Quasseln wird zu schmàtzen

Bemerkenswert ist die Differenzierung innerhalb der Wortfamilie „schmatz-“. Durch dunkles „å“ und helles „à“ unterscheidet sich „schmåtzen“ (‚küssen‘ oder ‚geräuschvoll essen‘) von „schmàtzen“ (‚reden, plaudern‘). Am Karfreitag sagt die Mutter zum Buben: „Hansl, geh, heind derfst zum Herrgottschmatzn mitgeh“ – d. h. zur Kreuzverehrung, zu welcher das Küssen der Wundmale des auf den Altarstufen liegenden Kruzifixes gehört.

Was in anderen Regionen Deutschlands als „quasseln, quatschen, sabbeln, klönen“ bezeichnet wird, bei den Schwaben als „schwätzen“, heißt bei uns „schmàtzen“; dazu existiert das Substantiv „der Schmàz“ (Geschwätz, leeres Gerede). Der Berliner sagt: „so ’n Quatsch“, der Bayer: „a so a Schmàz“. Otto Kerscher (aus Rattenberg im Altlandkreis Bogen) schildert ein Begräbnis mit einem kuriosen Zwischenfall, und am Ende heißt es: „Und a drei Woocha-r iss gwen no da Lächt. Gnockand do no an etla Buaschn boranana en Wiatshaus, und da Bou do vo den, wos gstoam is gwen, dear is àà dabà gsessn. Und wäi se hoid da Schmàz schickt, hànd-s do z schmàtzn kema name iwa de Lächt. Und auf oamoi sogt da Bou: ‚Mana, des oane sog-e eng: A so hon-e ma Ledda ned glocht na, wäi auf man Vodan säna Lächt.‘“ Übertragung in die Standardsprache: ‚Und etwa 3 Wochen ist es gewesen nach der Beerdigung. Hocken da noch etliche Burschen beieinander im Wirtshaus, und der Sohn des Verstorbenen ist auch dabei gesessen. Und wie sich halt der ‚Schmàz‘ schickt, sind sie da zu ‚schmàtzen‘ gekommen noch einmal über die Beerdigung. Und auf einmal sagt der Sohn: Manner, das Eine sag ich euch: So habe ich mein Lebtag nicht gelacht noch, wie auf der Beerdigung meines Vaters.‘ Dieser Text enthält zwei schöne Beispiele für den analytischen Sprachbau des Bairischen: „auf meinem Vater seiner Leich“ (Genitiv-Umschreibung für: ‚auf der Beerdigung meines Vaters‘) und, besonders großartig: „der Bub da von dem, was gestorben ist gewesen“ (für: ‚der Sohn des Verstorbenen‘).

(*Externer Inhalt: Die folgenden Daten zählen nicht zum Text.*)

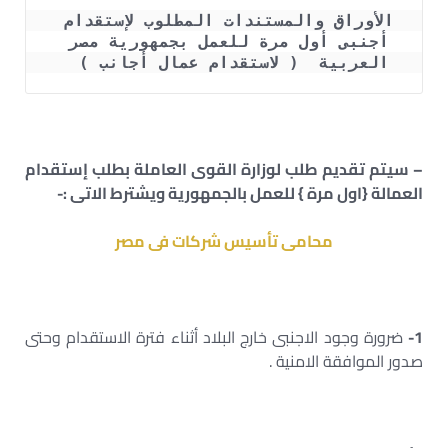
الأوراق والمستندات المطلوب لإستقدام 
أجنبى أول مرة للعمل بجمهورية مصر 
العربية  ( لاستقدام عمال أجانب )  
– سيتم تقديم طلب لوزارة القوى العاملة بطلب إستقدام
العمالة {اول مرة } للعمل بالجمهورية ويشترط الاتى :-
محامى تأسيس شركات فى مصر
1-
ضرورة وجود الاجنبى خارج البلاد أثناء فترة الاستقدام وحتى
صدور الموافقة الامنية .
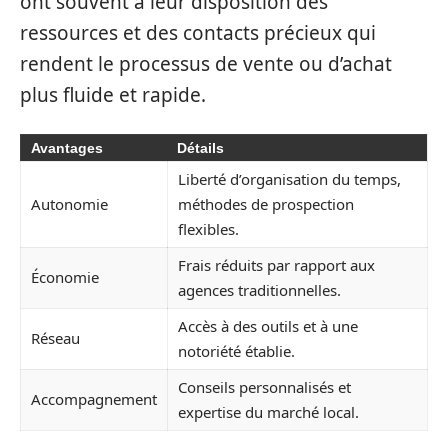
ont souvent à leur disposition des
ressources et des contacts précieux qui
rendent le processus de vente ou d’achat
plus fluide et rapide.
Avantages
Détails
Liberté d’organisation du temps,
Autonomie
méthodes de prospection
flexibles.
Frais réduits par rapport aux
Économie
agences traditionnelles.
Accès à des outils et à une
Réseau
notoriété établie.
Conseils personnalisés et
Accompagnement
expertise du marché local.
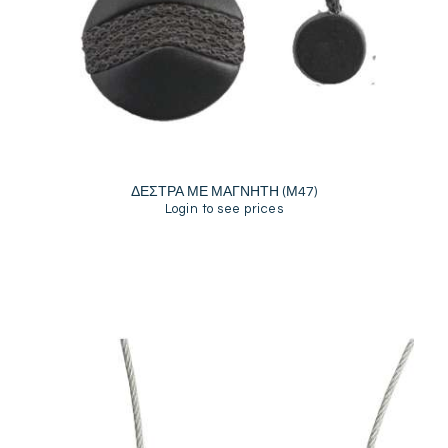
ΔΕΣΤΡΑ ΜΕ ΜΑΓΝΗΤΗ (Μ47)
Login to see prices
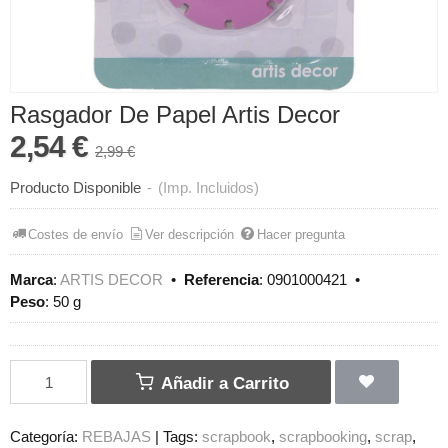
Rasgador De Papel Artis Decor
2,54 €
2,99 €
Producto Disponible
-
(Imp. Incluidos)
Costes de envío
Ver descripción
Hacer pregunta
Marca
:
ARTIS DECOR
•
Referencia
:
0901000421
•
Peso
:
50 g
Añadir a Carrito
Categoría:
REBAJAS
|
Tags:
scrapbook
scrapbooking
scrap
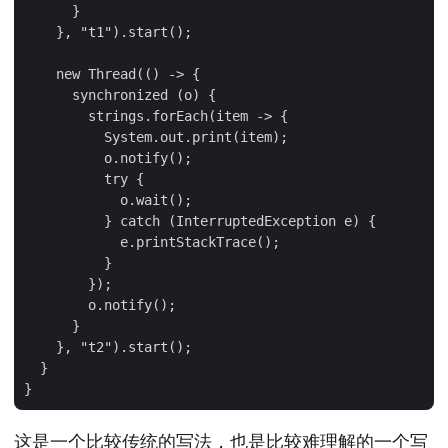
      }

    }, "t1").start();

    new Thread(() -> {

      synchronized (o) {

        strings.forEach(item -> {

          System.out.print(item);

          o.notify();

          try {

            o.wait();

          } catch (InterruptedException e) {

            e.printStackTrace();

          }

        });

        o.notify();

      }

    }, "t2").start();

  }

这是一个比较传统的写法，也是比较难理解的一个写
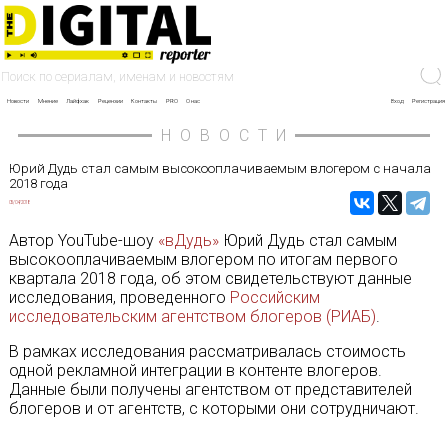
Новости
Мнение
Лайфхак
Рецензии
Контакты
PRO
О нас
Вход
Регистрация
НОВОСТИ
Юрий Дудь стал самым высокооплачиваемым влогером с начала
2018 года
05/04/2018
Автор YouTube-шоу
«вДудь»
Юрий Дудь стал самым
высокооплачиваемым влогером по итогам первого
квартала 2018 года, об этом свидетельствуют данные
исследования, проведенного
Российским
исследовательским агентством блогеров (РИАБ)
.
В рамках исследования рассматривалась стоимость
одной рекламной интеграции в контенте влогеров.
Данные были получены агентством от представителей
блогеров и от агентств, с которыми они сотрудничают.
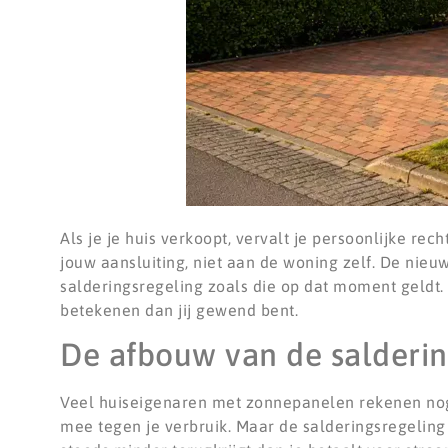
Als je je huis verkoopt, vervalt je persoonlijke re
jouw aansluiting, niet aan de woning zelf. De nieu
salderingsregeling zoals die op dat moment geldt
betekenen dan jij gewend bent.
De afbouw van de salderin
Veel huiseigenaren met zonnepanelen rekenen nog s
mee tegen je verbruik. Maar de salderingsregeling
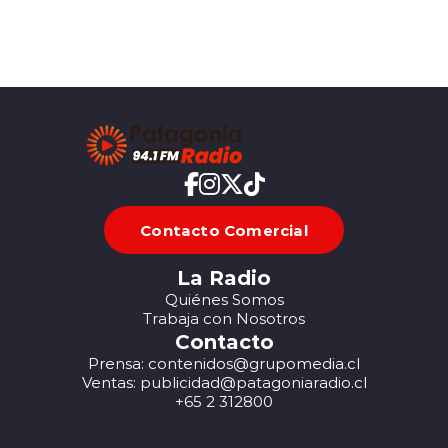
Contacto Comercial
La Radio
Quiénes Somos
Trabaja con Nosotros
Contacto
Prensa: contenidos@grupomedia.cl
Ventas: publicidad@patagoniaradio.cl
+65 2 312800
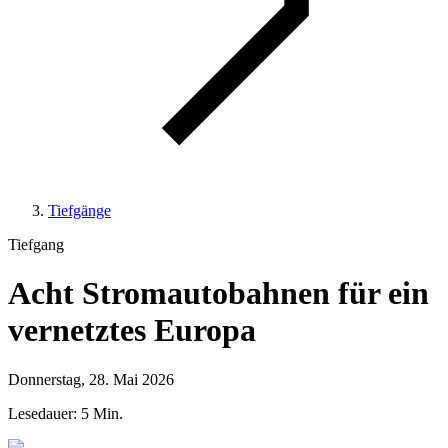
Tiefgänge
Tiefgang
Acht Stromautobahnen für ein
vernetztes Europa
Donnerstag, 28. Mai 2026
Lesedauer: 5 Min.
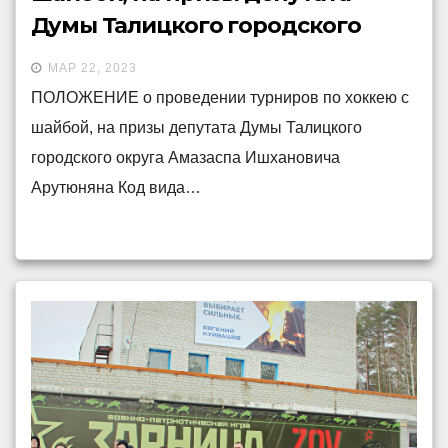
Думы Талицкого городского
округа Амазаспа Ишхановича
МАР 22, 2023
Арутюняна
ПОЛОЖЕНИЕ о проведении турниров по хоккею с
шайбой, на призы депутата Думы Талицкого
городского округа Амазаспа Ишхановича
Арутюняна Код вида…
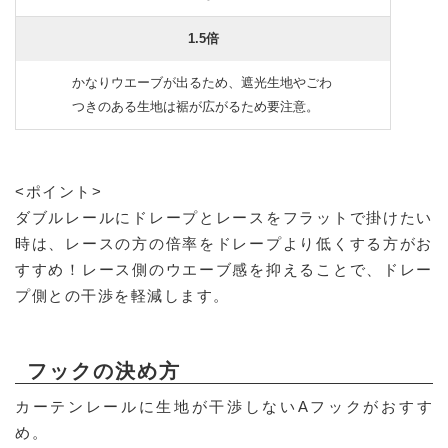
1.5倍
かなりウエーブが出るため、遮光生地やごわ
つきのある生地は裾が広がるため要注意。
<ポイント>
ダブルレールにドレープとレースをフラットで掛けたい
時は、レースの方の倍率をドレープより低くする方がお
すすめ！レース側のウエーブ感を抑えることで、ドレー
プ側との干渉を軽減します。
フックの決め方
カーテンレールに生地が干渉しないAフックがおすす
め。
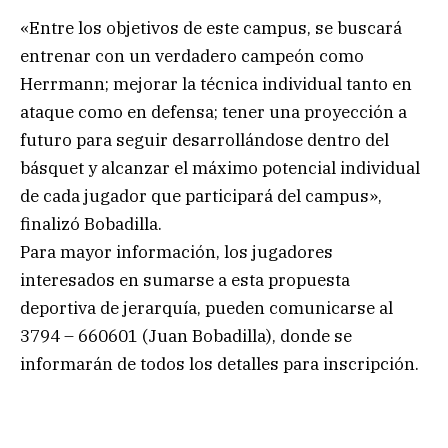
«Entre los objetivos de este campus, se buscará
entrenar con un verdadero campeón como
Herrmann; mejorar la técnica individual tanto en
ataque como en defensa; tener una proyección a
futuro para seguir desarrollándose dentro del
básquet y alcanzar el máximo potencial individual
de cada jugador que participará del campus»,
finalizó Bobadilla.
Para mayor información, los jugadores
interesados en sumarse a esta propuesta
deportiva de jerarquía, pueden comunicarse al
3794 – 660601 (Juan Bobadilla), donde se
informarán de todos los detalles para inscripción.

Für ‚schwätzen, plaudern, sich unterhalten, unentwegt, haltlos viel reden‘ ist „ràtschen“ geläufig. Kaum jemand denkt dabei an den Zusammenhang mit dem hölzernen Lärminstrument, das der Volksmund metaphorisch gebraucht für das Geschwätz allzu redseliger Menschen. Am Karfreitag, wenn die Glocken schweigen, rief das schnarrende Geräusch der „Ràtschen“ zum Gottesdienst. Mit „Ràtschn“ oder „Quàdràtràtschn“ können schwatzhafte Zeitgenossen beiderlei Geschlechts bezeichnet werden; meist weiblich hingegen ist eine „Ràtschkàthl“.